The converging storylines were strongly differentiated from each other in terms of style, perspective and possibly timeline. This made for a richer reading experience both because each storyline captured my imagination and because I kept speculating on how the stories would converge. I found the White Alice storyline to be the most intriguing, partly because the storytelling had the resonance of an oft-repeated oral tradition and partly because I couldn’t see where it was going.. The Rose storyline was the most engaging, partly because of Rose’s determination to make the most of the opportunities available to her and partly because of the contrast between her experience in the Floating City, a high-tech enclave for the wealthy built off the coast from Boston. I liked Grant’s storyline the least, but that’s probably a sign of how well-written in was.
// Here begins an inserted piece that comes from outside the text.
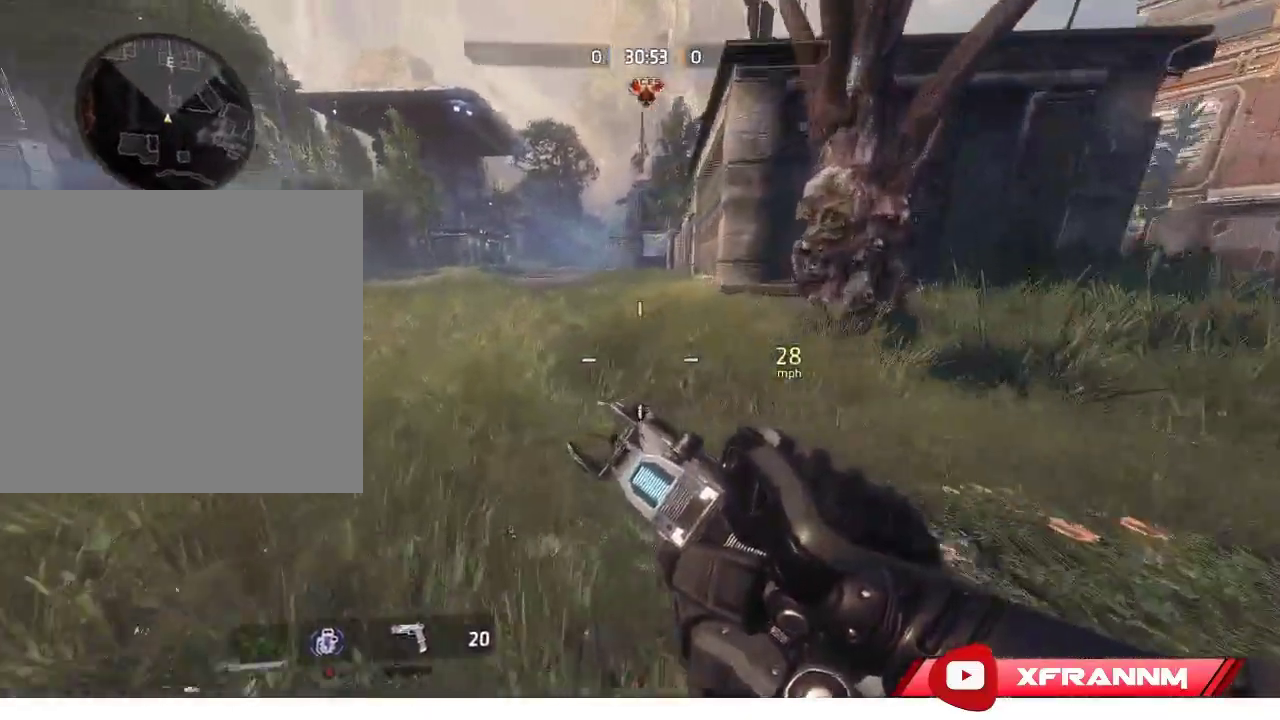
{"buttons": ["R1"], "left_stick": "center", "right_stick": "left", "events": [[133, "L1", "down"], [317, "L1", "up"], [350, "left_stick", "center"]]}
I found myself being increasingly annoyed by his self-indulgent guilt, his naivety and his refusal to see what was right in front of him.

What kept me turning the pages at first was my desire to know what the women in White Alice did to survive and why Rose was really at Camp Zero and what Camp Zero was really for. As the story continued, I became more interested in Rose as a person and I began to distance myself from the insider’s narrative of White Alice and reassess what the women were doing and the group identity that they had built.
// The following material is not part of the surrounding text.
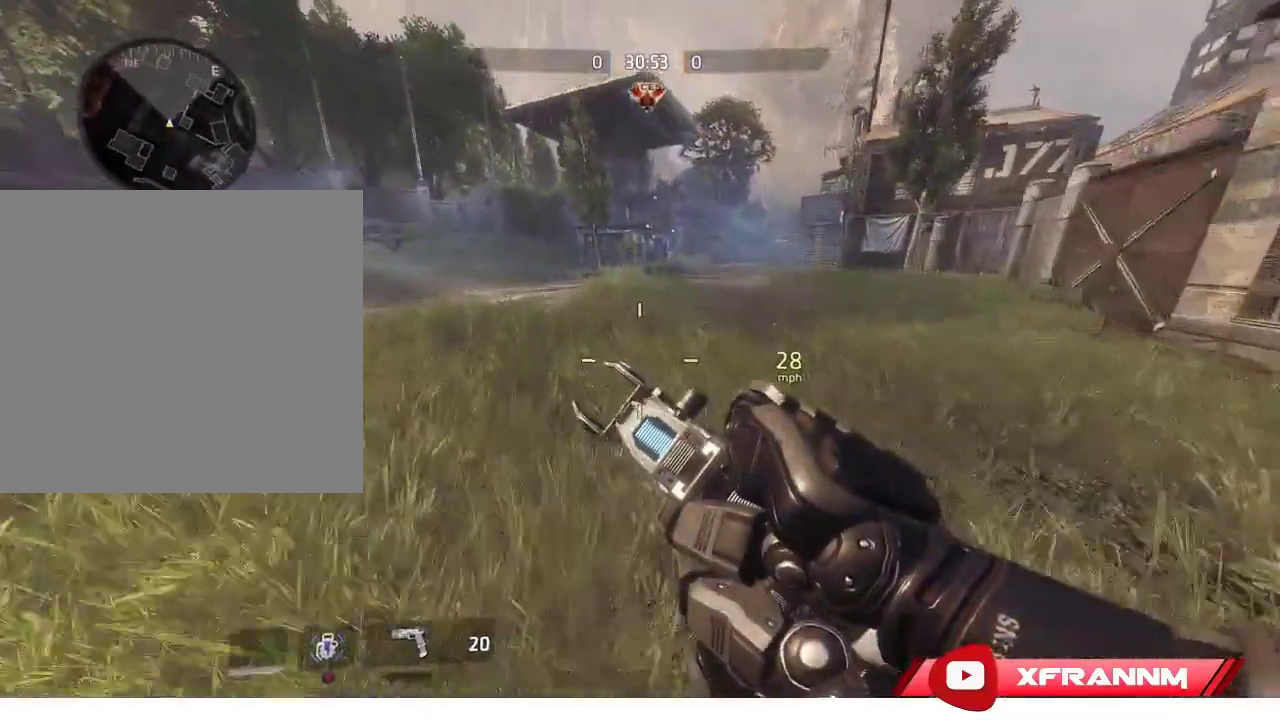
{"buttons": ["R1"], "left_stick": "up-right", "right_stick": "center", "events": [[33, "right_stick", "center"], [67, "left_stick", "up"], [300, "L1", "down"], [300, "right_stick", "up"], [417, "L1", "up"], [417, "left_stick", "up-right"], [450, "right_stick", "center"]]}
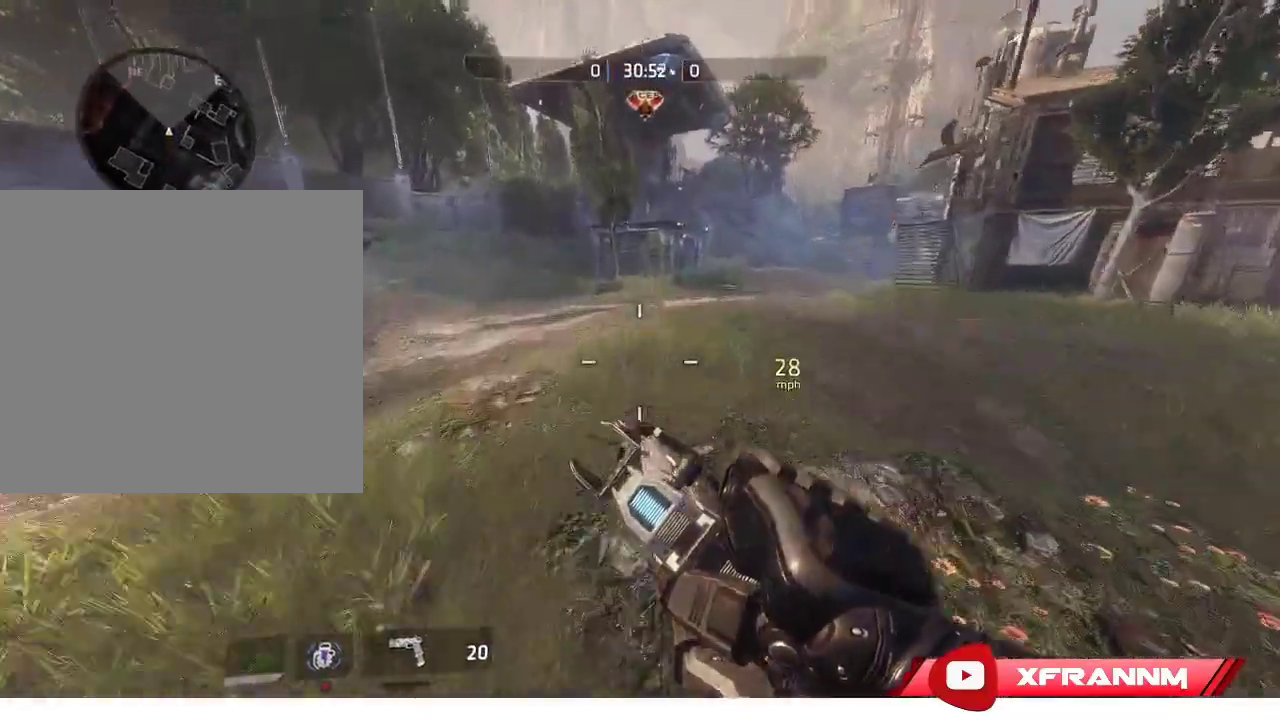
{"buttons": ["R1"], "left_stick": "right", "right_stick": "right", "events": [[133, "left_stick", "right"], [133, "right_stick", "right"]]}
I liked the way technology was treated in ‘Camp Zero’. The near-future 2050 technologies are described as clearly as in any Science Fiction novel and are all reasonable extrapolations of existing tech. Yet, it’s clear that they are a distraction from the problems of the emerging world rather than a solution to them. They enable the rich to extend the lifespan of an unsustainable way of life and they pacify the rest by enabling them to escape into a virtual world that dulls their awareness of the external realities.

One of the main themes in ‘Camp Zero’ is the difference between male and female agendas. The two dominant males in the story: a tech billionaire and a former climate campaigner turned ‘Let’s rebuild from the ruins’ visionary are driven by ego to reshape the world in their image. They devote their energies to overwriting the current reality with their vision of how the world should work. Rose and the women in White Alice, in their different ways, have understood that the world has changed, that things are bad and that they’re not going to get better. They devote their energies to finding a way to survive and to have the best lives they can create for themselves and the people they care about. The men and the women are both ruthless in the pursuit of their agendas. They both practice deception, use violence and seek advantage in any situation.

I liked that ‘Camp Zero’ never lost its focus on the people in the storylines it followed. It also never devolved into either melodrama or Happy Ever After escapism. The storylines converged and produced a resolution of sorts but, as in real life, each resolution poses new challenges rather than a conclusion.

My favourite lines from ‘Camp Zero‘ come from the last chapter when two women are talking. One says, “But it’s a shit world isn’t it?” The other replies, “Of course it’s shit. But it’s the only world we have”. That, I think, is an accurate summary of our collective future.